==== SUPPLIED MATERIAL ====

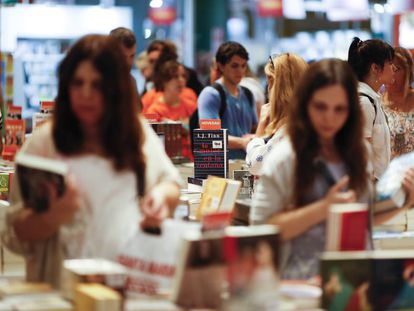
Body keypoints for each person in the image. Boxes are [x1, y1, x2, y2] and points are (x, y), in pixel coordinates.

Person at [1, 34, 181, 288]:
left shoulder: (135, 132)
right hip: (62, 290)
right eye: (77, 83)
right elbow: (13, 235)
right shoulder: (44, 143)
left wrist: (161, 197)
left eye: (97, 85)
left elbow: (170, 182)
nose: (86, 93)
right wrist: (54, 215)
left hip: (126, 286)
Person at [250, 59, 414, 280]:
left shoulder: (357, 154)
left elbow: (359, 218)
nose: (329, 118)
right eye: (320, 107)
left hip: (355, 284)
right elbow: (260, 231)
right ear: (305, 104)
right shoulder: (285, 157)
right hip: (303, 287)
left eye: (339, 109)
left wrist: (402, 202)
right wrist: (323, 208)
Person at [246, 53, 308, 175]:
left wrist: (261, 126)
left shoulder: (292, 127)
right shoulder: (298, 120)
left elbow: (256, 165)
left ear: (280, 86)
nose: (268, 88)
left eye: (270, 81)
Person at [197, 41, 258, 160]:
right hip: (221, 167)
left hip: (246, 165)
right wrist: (243, 142)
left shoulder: (248, 93)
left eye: (243, 65)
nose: (240, 70)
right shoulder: (210, 94)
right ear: (220, 66)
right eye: (234, 66)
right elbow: (211, 135)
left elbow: (254, 128)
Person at [347, 37, 395, 179]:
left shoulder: (371, 99)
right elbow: (361, 158)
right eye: (390, 63)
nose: (394, 68)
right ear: (375, 68)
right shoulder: (364, 102)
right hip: (371, 191)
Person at [145, 60, 197, 159]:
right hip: (168, 163)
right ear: (164, 80)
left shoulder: (191, 106)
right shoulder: (154, 111)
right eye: (175, 76)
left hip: (191, 162)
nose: (181, 80)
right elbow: (151, 143)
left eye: (183, 76)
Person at [383, 47, 414, 158]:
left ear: (408, 71)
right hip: (387, 173)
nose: (391, 74)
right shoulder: (377, 103)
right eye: (387, 68)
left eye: (396, 69)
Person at [109, 27, 142, 112]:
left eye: (132, 56)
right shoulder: (97, 79)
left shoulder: (131, 80)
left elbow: (137, 113)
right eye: (123, 57)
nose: (128, 62)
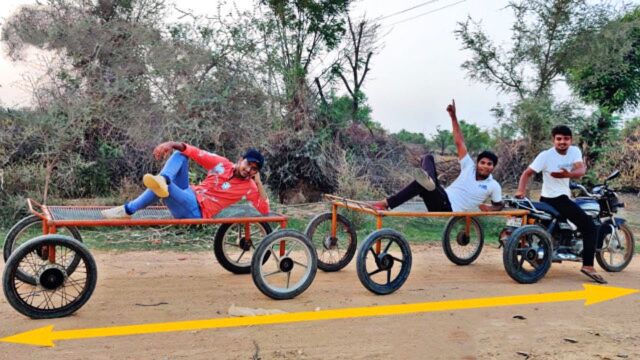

====

TASK
Could you please repeat the entries above exactly, with every picture left out?

SOLUTION BELOW
Body keypoints for each person in the image. Boxes are [x1, y1, x2, y2] and points are (x, y), in pixel coordinates.

Person at [1, 34, 181, 288]:
left shoulder: (135, 132)
right hip: (62, 290)
right eye: (77, 83)
right elbow: (13, 235)
right shoulder: (44, 143)
left wrist: (161, 197)
left eye: (97, 85)
left elbow: (170, 182)
nose: (86, 93)
right wrist: (54, 215)
left hip: (126, 286)
Person at [250, 59, 414, 280]:
left shoulder: (357, 154)
left elbow: (359, 218)
nose: (329, 118)
right eye: (320, 107)
left hip: (355, 284)
right elbow: (260, 231)
right ear: (305, 104)
right shoulder: (285, 157)
right hip: (303, 287)
left eye: (339, 109)
left wrist: (402, 202)
right wrist: (323, 208)
Person at [246, 53, 308, 175]:
left wrist: (261, 126)
left shoulder: (292, 127)
right shoulder: (298, 120)
left elbow: (256, 165)
left ear: (280, 86)
nose: (268, 88)
left eye: (270, 81)
Person at [197, 41, 258, 160]:
right hip: (221, 167)
left hip: (246, 165)
right wrist: (243, 142)
left shoulder: (248, 93)
left eye: (243, 65)
nose: (240, 70)
right shoulder: (210, 94)
right ear: (220, 66)
right eye: (234, 66)
right elbow: (211, 135)
left elbow: (254, 128)
Person at [347, 37, 395, 179]:
left shoulder: (371, 99)
right elbow: (361, 158)
right eye: (390, 63)
nose: (394, 68)
right ear: (375, 68)
right shoulder: (364, 102)
right hip: (371, 191)
Person at [145, 60, 197, 159]:
right hip: (168, 163)
right ear: (164, 80)
left shoulder: (191, 106)
right shoulder: (154, 111)
right eye: (175, 76)
left hip: (191, 162)
nose: (181, 80)
right elbow: (151, 143)
left eye: (183, 76)
Person at [383, 47, 414, 158]:
left ear: (408, 71)
right hip: (387, 173)
nose: (391, 74)
right shoulder: (377, 103)
right eye: (387, 68)
left eye: (396, 69)
Person at [109, 27, 142, 112]:
left eye: (132, 56)
right shoulder: (97, 79)
left shoulder: (131, 80)
left elbow: (137, 113)
right eye: (123, 57)
nose: (128, 62)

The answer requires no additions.